Business yet to realise e-commerce reality

Despite repeated hype, Australian business is yet to grasp a full understanding of e-commerce's ability to impact global economies.

The problem stems from ongoing senior management misunderstanding of e-commerce.

According to Mitch Radomir, business development manager of network integrator NetStar, around 75 per cent of CEO-level people surveyed by the University of Technology, Sydney, believe e-commerce is just an electronic transaction.

Radomir said unless companies develop a business strategy modelled on the understanding that e-commerce is "full-cycle commerce", they don't have a strategy at all.

He explained e-commerce does not just comprise electronic transactions, but also computer telephony integration, PC and online services, Eftpos and TV shopping channels.

As a result, NetStar is going to put its money where its mouth is.

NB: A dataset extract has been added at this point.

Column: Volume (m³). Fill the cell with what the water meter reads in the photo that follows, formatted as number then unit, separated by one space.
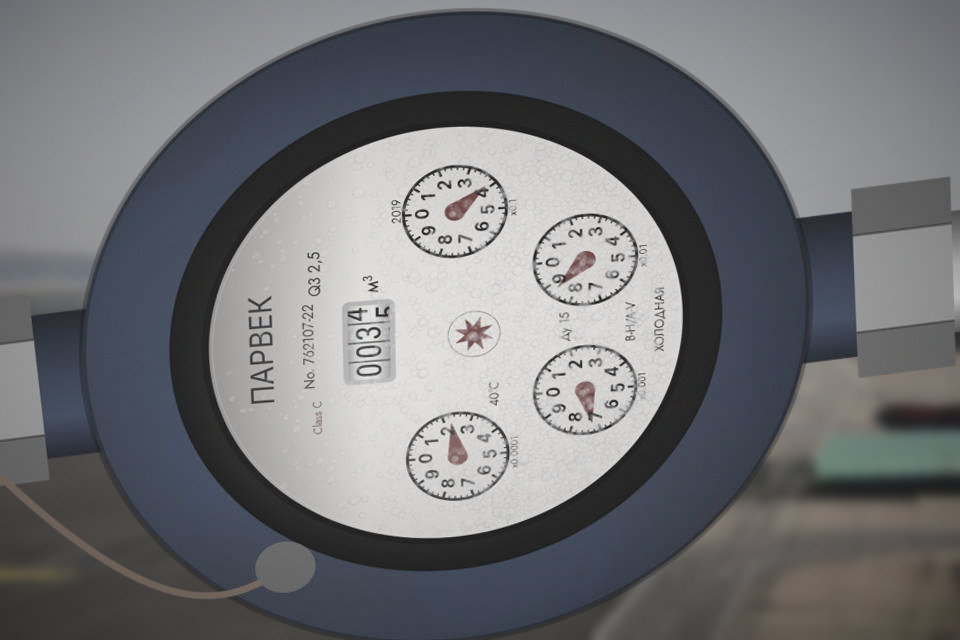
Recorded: 34.3872 m³
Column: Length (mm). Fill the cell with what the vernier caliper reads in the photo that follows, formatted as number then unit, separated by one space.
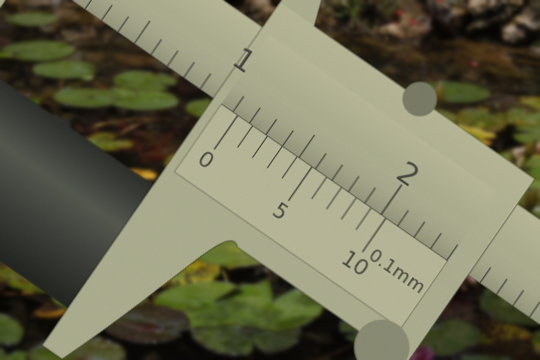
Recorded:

Radomir said within the next 24 months the company is moving to adopt a new services and e-commerce-based business strategy.

With the channel facing declining profit margins, NetStar is planning to help organisations deploy e-commerce initiatives.

Driving the e-commerce revolution is entertainment, education, information services and commerce, according to Radomir.

And for the first time, he said, the finance industry, carriers, IT vendors, and to some extent governments, are all aligned to push integrated e-commerce solutions.

However, the only inhibitor to the global deployment of e-commerce solutions is the limited development of telecommunications infrastructure in developing countries such as India and China, Radomir said.

"I don't think [e-commerce] will be global for at least a generation," he said.

However, he said carriers will remain critical to the growth of e-commerce because after 2000 they will not remain profitable from selling voice services alone.

Radomir said a study he conducted with Clear Communications revealed the telco industry is expected to be worth $3 trillion worldwide by 2010.

Online services will contribute around 30 per cent to this market's value, he said.